Pro Tips for the Best Mashed Potatoes and Parsnips

  • Cut Uniformly: Ensure your potato and parsnip chunks are cut to roughly the same size before placing them in the Instant Pot. This guarantees they cook evenly and finish at the same time, preventing hard lumps in your final mash.
  • Warm Your Dairy: Before blending the half and half and melted butter into the vegetables, make sure they are at least room temperature or slightly warmed. Cold dairy can cool down the potatoes quickly and make them harder to mix, which can lead to a gummy texture.
  • Remove Woody Cores: Larger parsnips often have a thick, woody core in the center that doesn't soften well, even under pressure.
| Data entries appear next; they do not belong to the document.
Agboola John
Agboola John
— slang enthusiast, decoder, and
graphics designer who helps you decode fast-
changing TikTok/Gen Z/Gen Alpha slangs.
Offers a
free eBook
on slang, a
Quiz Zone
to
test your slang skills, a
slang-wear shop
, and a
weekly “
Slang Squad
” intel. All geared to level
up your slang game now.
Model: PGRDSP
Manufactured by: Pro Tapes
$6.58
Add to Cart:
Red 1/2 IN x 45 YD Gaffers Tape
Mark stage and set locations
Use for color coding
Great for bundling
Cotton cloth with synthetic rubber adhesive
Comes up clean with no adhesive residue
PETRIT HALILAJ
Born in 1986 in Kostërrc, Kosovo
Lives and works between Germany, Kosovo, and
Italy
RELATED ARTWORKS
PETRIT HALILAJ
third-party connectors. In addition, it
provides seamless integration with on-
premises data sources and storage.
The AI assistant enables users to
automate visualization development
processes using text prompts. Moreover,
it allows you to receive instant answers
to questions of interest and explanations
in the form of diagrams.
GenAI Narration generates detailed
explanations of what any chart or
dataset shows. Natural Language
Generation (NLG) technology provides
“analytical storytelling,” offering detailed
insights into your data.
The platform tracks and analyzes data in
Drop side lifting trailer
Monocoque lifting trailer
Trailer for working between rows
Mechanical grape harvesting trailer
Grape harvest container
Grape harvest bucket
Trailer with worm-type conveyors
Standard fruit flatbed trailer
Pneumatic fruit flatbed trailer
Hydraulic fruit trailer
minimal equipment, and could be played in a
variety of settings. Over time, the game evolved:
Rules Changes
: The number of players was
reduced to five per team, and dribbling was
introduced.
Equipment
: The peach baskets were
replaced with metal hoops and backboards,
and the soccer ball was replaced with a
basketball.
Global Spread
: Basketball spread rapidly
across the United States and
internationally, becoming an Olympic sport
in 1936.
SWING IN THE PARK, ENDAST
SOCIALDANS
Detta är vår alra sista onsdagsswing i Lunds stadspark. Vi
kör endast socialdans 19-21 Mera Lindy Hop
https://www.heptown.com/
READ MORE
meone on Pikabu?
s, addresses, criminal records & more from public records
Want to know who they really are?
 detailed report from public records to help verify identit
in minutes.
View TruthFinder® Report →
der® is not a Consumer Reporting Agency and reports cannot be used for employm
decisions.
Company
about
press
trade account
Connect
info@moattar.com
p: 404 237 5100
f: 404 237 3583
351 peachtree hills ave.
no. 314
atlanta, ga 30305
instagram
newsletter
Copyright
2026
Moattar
If your parsnips are quite large, quarter them lengthwise and slice out the tough inner core before cubing them.
  • Avoid Overmixing: Whether you are using a potato masher or an electric hand mixer, stop mixing as soon as the ingredients are combined and smooth. Overworking the starches in the Yukon gold potatoes will result in a gluey consistency rather than a light and fluffy one.

Frequently Asked Questions (FAQ)

Can I make Mashed Potatoes and Parsnips ahead of time? Yes, you can make this dish up to two days in advance. Store the cooled mash in an airtight container in the refrigerator. When you are ready to serve, reheat gently on the stovetop over low heat or in the microwave, adding an extra splash of half and half or a pat of butter to restore the creamy texture.

What are the best potatoes to use for mashing with parsnips? Yukon gold potatoes are highly recommended for mashing because of their naturally buttery flavor and medium starch content, which yields a creamy, smooth texture. If you don't have Yukon golds, Russet potatoes are a great alternative for a fluffier mash.

Can I freeze Mashed Potatoes and Parsnips? Yes, this side dish freezes surprisingly well thanks to the fat from the butter and half and half. Allow the mash to cool completely, transfer it to a freezer-safe bag or container, and freeze for up to 3 months. Thaw overnight in the refrigerator before reheating.

How do I fix watery mashed potatoes and parsnips? If your mash turns out too thin, avoid adding raw flour as it will alter the taste. Instead, try returning the mixture to the Instant Pot on the "Saute" setting for a few minutes, stirring frequently to let some of the excess moisture evaporate. Alternatively, stirring in a small amount of dehydrated potato flakes or cornstarch slurry can help thicken it right up.